Malgré les dernières pluies et leur impact positif sur la campagne agricole, la Banque mondiale maintient inchangées ses prévisions de croissance pour le Maroc. Dans son dernier «Rapport de suivi de la situation économique au Moyen-Orient et en Afrique du Nord (MENA)», publiée dans la nuit du 16 avril, l’institution de Bretton Woods table sur une augmentation de 3% du produit intérieur brut (PIB) marocain en 2018, soit 0,1 point de moins que la moyenne de la région MENA (3,1%). Pour la Banque, cette prévision pour le Maroc s’explique, d’une part, par la production céréalière qui retombera à son niveau moyen et, d’autre part, par le taux de croissance du PIB non agricole qui demeurera de 3% en l’absence de réformes structurelles plus décisives.
En clair, l’Institution estime que le modèle de croissance marocain montre des signes de faiblesse, «car sa viabilité est compromise par des obstacles qui pourraient, à divers degrés, entraver la poursuite des progrès». Aux yeux des économistes de la Banque mondiale, le modèle fondé sur la demande intérieure, en particulier l’investissement public, risque de ne pas produire de résultats en l’absence d’une forte augmentation de retombées positives des investissements et de la productivité. «La croissance observée au cours des 20 dernières années a essentiellement résulté de l’accumulation de capitaux publics, parfois dans le cadre d’opérations conjointes donnant lieu à des investissements étrangers directs dans les entreprises d’État qu’il sera difficile de soutenir sans accroissement de la productivité locale des facteurs», soulignent les experts de l’Institution. «Il importe donc que le Maroc s’oriente vers un modèle tiré dans une plus large mesure par les exportations, dans lequel le secteur privé joue un rôle plus important en tant que promoteur de la croissance et de l’emploi», préconisent-ils. En attendant de changement de modèle, l’économie marocaine n’a pas les capacités nécessaires pour générer une croissance inclusive, selon la Banque mondiale. Pour elle, la lenteur de la création d’emplois et les obstacles à l’entrée sont à l’origine de l’important chômage des jeunes et des personnes instruites.
La population en âge de travailler augmente de 300.000 personnes par an, les 129.000 emplois créés, pour une meilleure année, ne suffisent pas.
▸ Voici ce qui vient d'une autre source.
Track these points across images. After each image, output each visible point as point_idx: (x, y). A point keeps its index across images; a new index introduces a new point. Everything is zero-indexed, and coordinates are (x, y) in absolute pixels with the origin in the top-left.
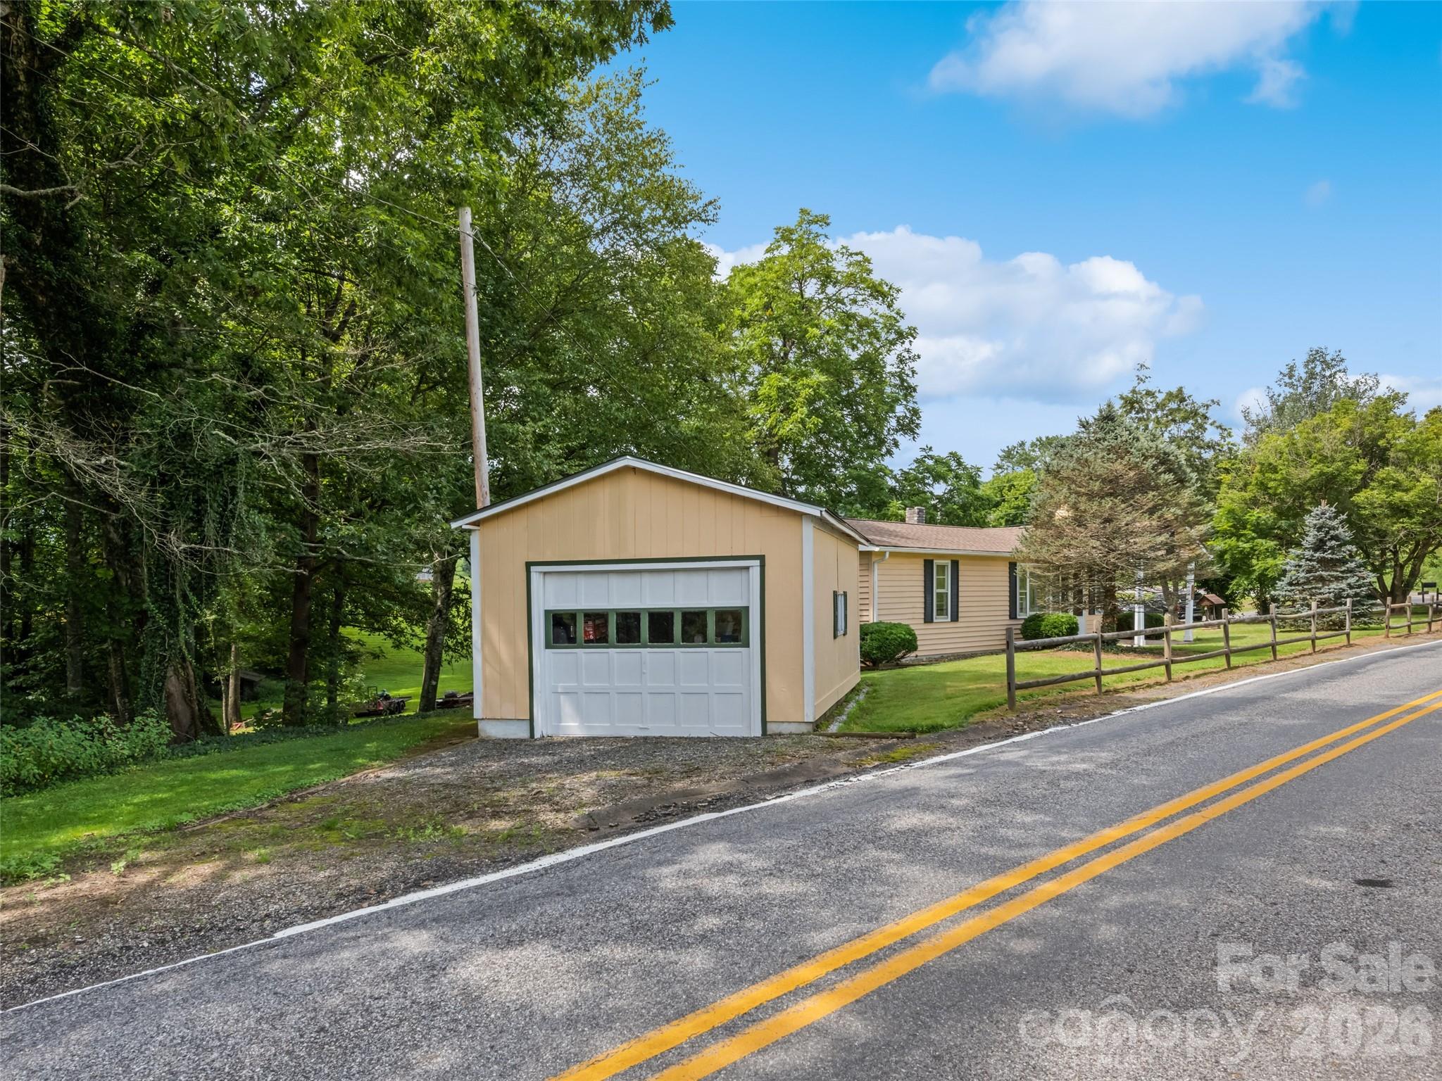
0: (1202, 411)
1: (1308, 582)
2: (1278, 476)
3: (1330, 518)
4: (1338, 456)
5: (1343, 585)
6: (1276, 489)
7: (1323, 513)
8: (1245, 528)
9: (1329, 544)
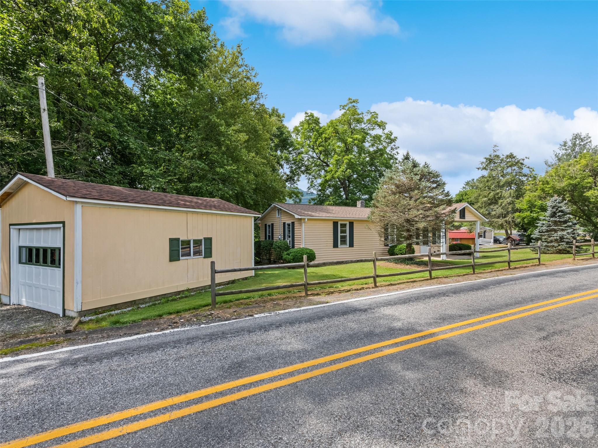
0: (521, 161)
1: (547, 231)
2: (549, 186)
3: (559, 203)
4: (579, 176)
5: (565, 233)
6: (549, 191)
7: (556, 201)
8: (535, 208)
9: (558, 214)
Le taux de chômage des jeunes est deux fois plus élevé que celui de la population totale. Il s’est aggravé dans les zones urbaines depuis la crise financière pour passer de 31,3% en 2010 à 41% en 2016. «La persistance des facteurs de vulnérabilité et le manque d’inclusion continuent d’être les principaux défis que doit surmonter l’économie marocaine. Ils sont étroitement liés à l’absence d’institutions du marché inclusives et contestables, aux défaillances de la gouvernance du secteur public et au manque de formation de capital humain et de possibilités de trouver des emplois productifs ou de monter des entreprises dans des zones urbaines», estiment les économistes de la Banque. Pour conclure, les perspectives économiques du Maroc devraient s’améliorer à moyen terme (3,5% en 2019 et 3,7% en 2020) «à condition que les autorités demeurent déterminées à poursuivre des réformes approfondies et générales». Cela porte notamment sur la poursuite du rééquilibrage des finances publiques, la souplesse de la gestion du régime de change ainsi que la mise en œuvre de réformes structurelles dans des domaines essentiels. Entre autres, il est recommandé une réforme fiscale généralisée, avec la réduction des exonérations, des taux d’imposition des sociétés ainsi que le renforcement du recouvrement des contributions fiscales des personnes travaillant pour leur propre compte et les professions libérales. À noter que les prévisions de la Banque mondiale pour le Maroc en 2018 se situent entre celles des institutions nationales et internationales, dont 2,8% prévus par le HCP, 3,1% par le Fonds monétaire international et la Banque africaine de développement, 3,2% par le gouvernement et 3,3% par Bank Al-Maghrib et le Centre marocain de conjoncture.